For all practical purposes, the only way in Python to modify an
object rather than rebind to a different object requires one to qualify
the destination name:

somename = someobject #rebinds
somename[x] = someobject #modifies (it is rebinding the "x"
component inside of somename)
#this syntax handles lists and
dictionaries
somename.x = someobject #modifies somename by rebinding the "x"
component inside of somename; class, instance, or imported module syntax

--
Wulfraed Dennis Lee Bieber KD6MOG
(e-mail address removed) (e-mail address removed)
HTTP://wlfraed.home.netcom.com/
(Bestiaria Support Staff: (e-mail address removed))
HTTP://www.bestiaria.com/

 

[Bjoern Schliessmann]

what's wrong with using enumerate? or a list comprehension? or
some other of the many different ways you can use to build a list
from a set of values?

Shouldn't there be one -- and preferably only one -- obvious way to
do it? 8)

Python Cookbook says "enumerate()", is this still correct with 2.5?

Regards,


Björn

 

[Fredrik Lundh]

Shouldn't there be one -- and preferably only one -- obvious way to
do it? 8)
>
Python Cookbook says "enumerate()", is this still correct with 2.5?

define "it".

</F>

 

[Roberto Bonvallet]

Shouldn't there be one -- and preferably only one -- obvious way to
do it? 8)

The obvious one is to use enumerate.
TOOWTDI allows less obvious ways to exist.

 

[Bjoern Schliessmann]

define "it".

Sorry!

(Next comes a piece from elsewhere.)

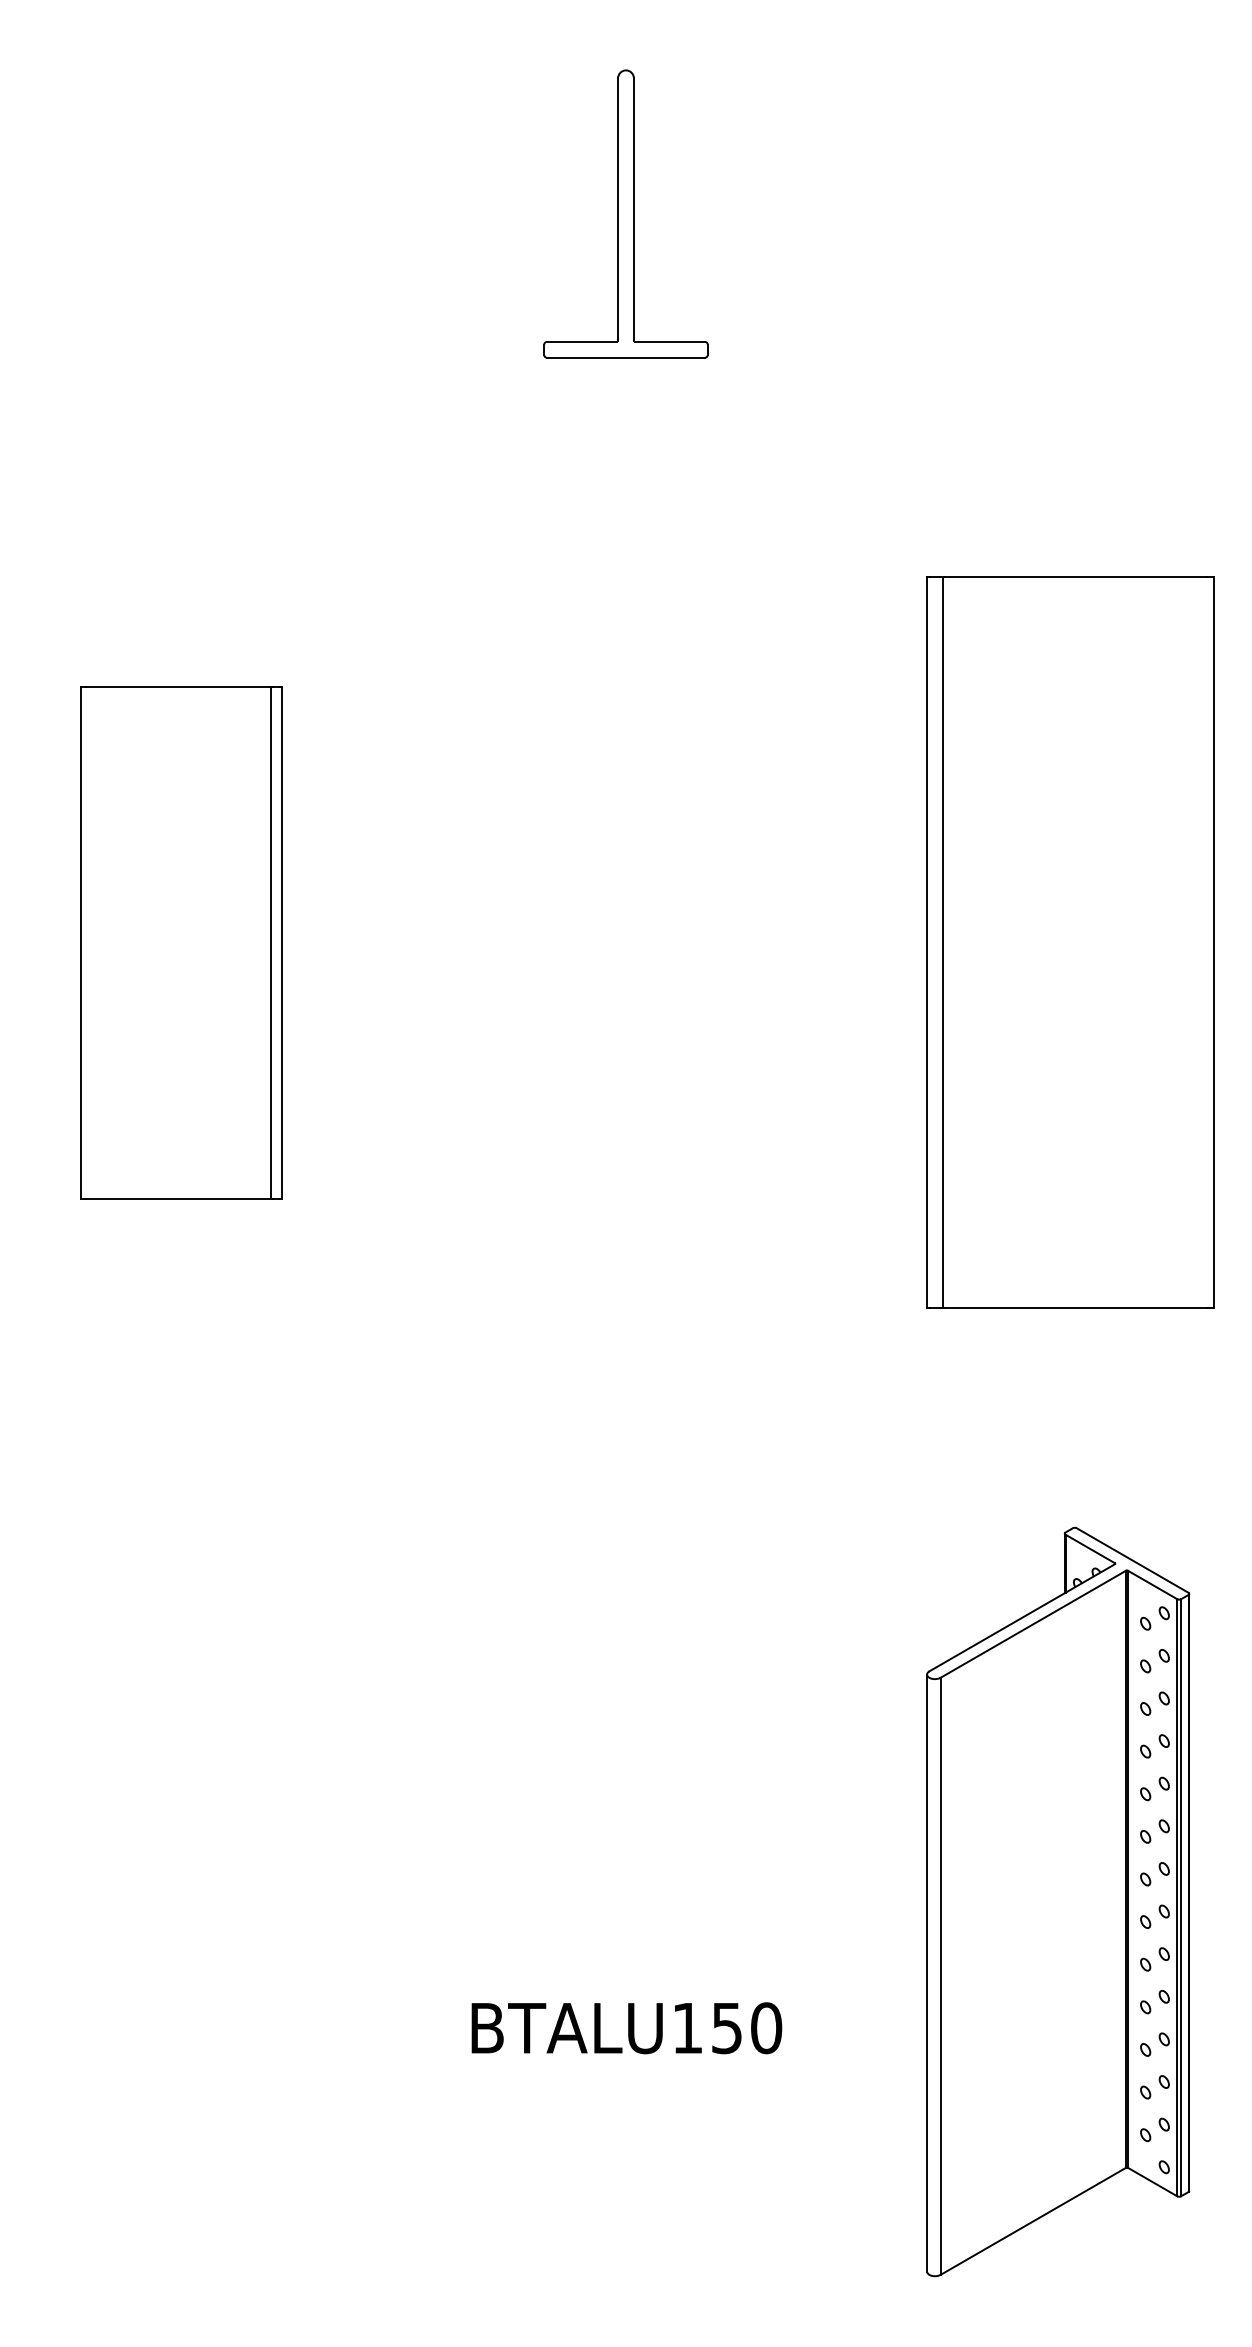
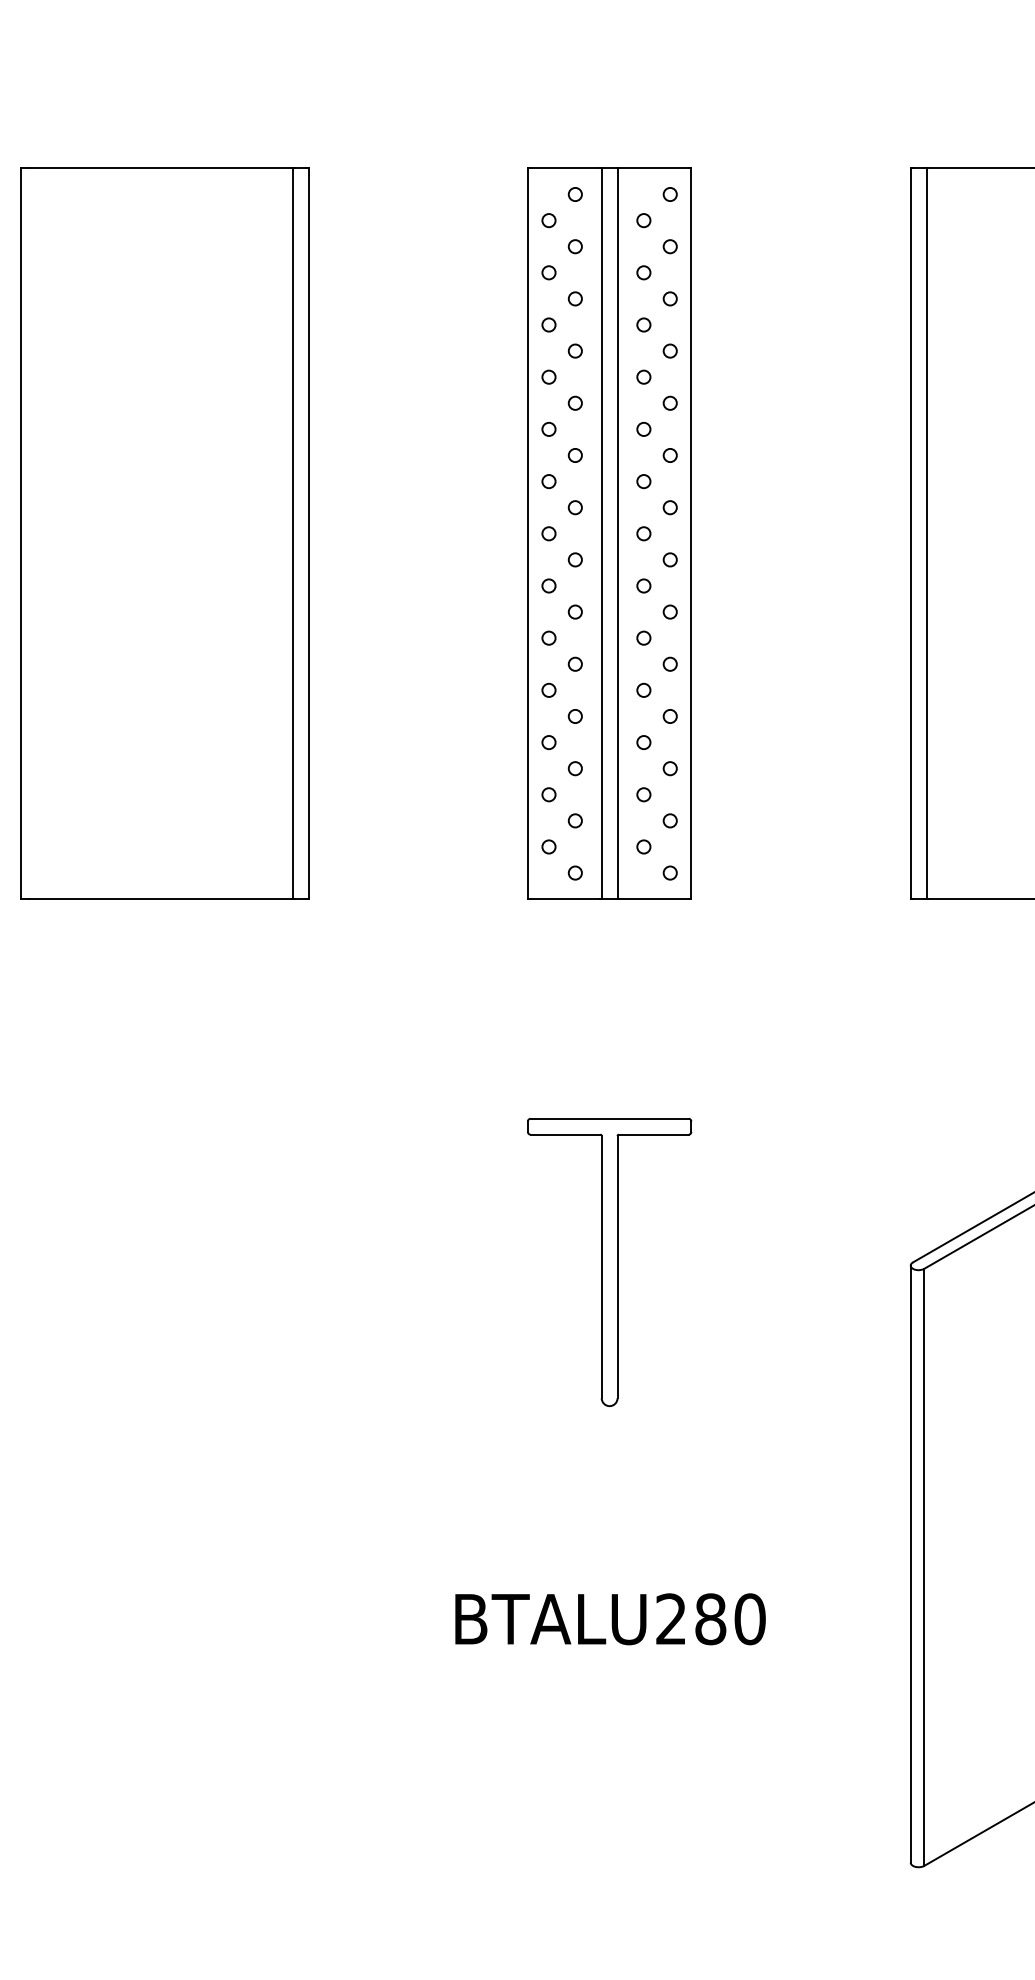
part: (181, 942) -> (165, 533), size x1.43
part: (625, 942) -> (609, 533), added
part: (625, 1671) -> (609, 1262), added
text: (707, 2028) -> (691, 1619), BTALU150 -> BTALU280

I mean iterating over a list and having the list index
available in the loop. Like:

for i, thing in enumerate(things):
pass

Regards,


Björn

 

[Fredrik Lundh]

Sorry! I mean iterating over a list and having the list index
available in the loop. Like:

for i, thing in enumerate(things):
pass

"enumerate" is the obviously right thing for this, sure. but it's not
necessarily the right thing for the OP's "I want to create a new list
based on an existing list". modifying the existing list is usually not
the most efficient way to do that.

</F>

 

[Bjoern Schliessmann]

"enumerate" is the obviously right thing for this, sure.
K.

but it's not necessarily the right thing for the OP's "I want to
create a new list based on an existing list". modifying the
existing list is usually not the most efficient way to do that.

Agreed.

Regards,


Björn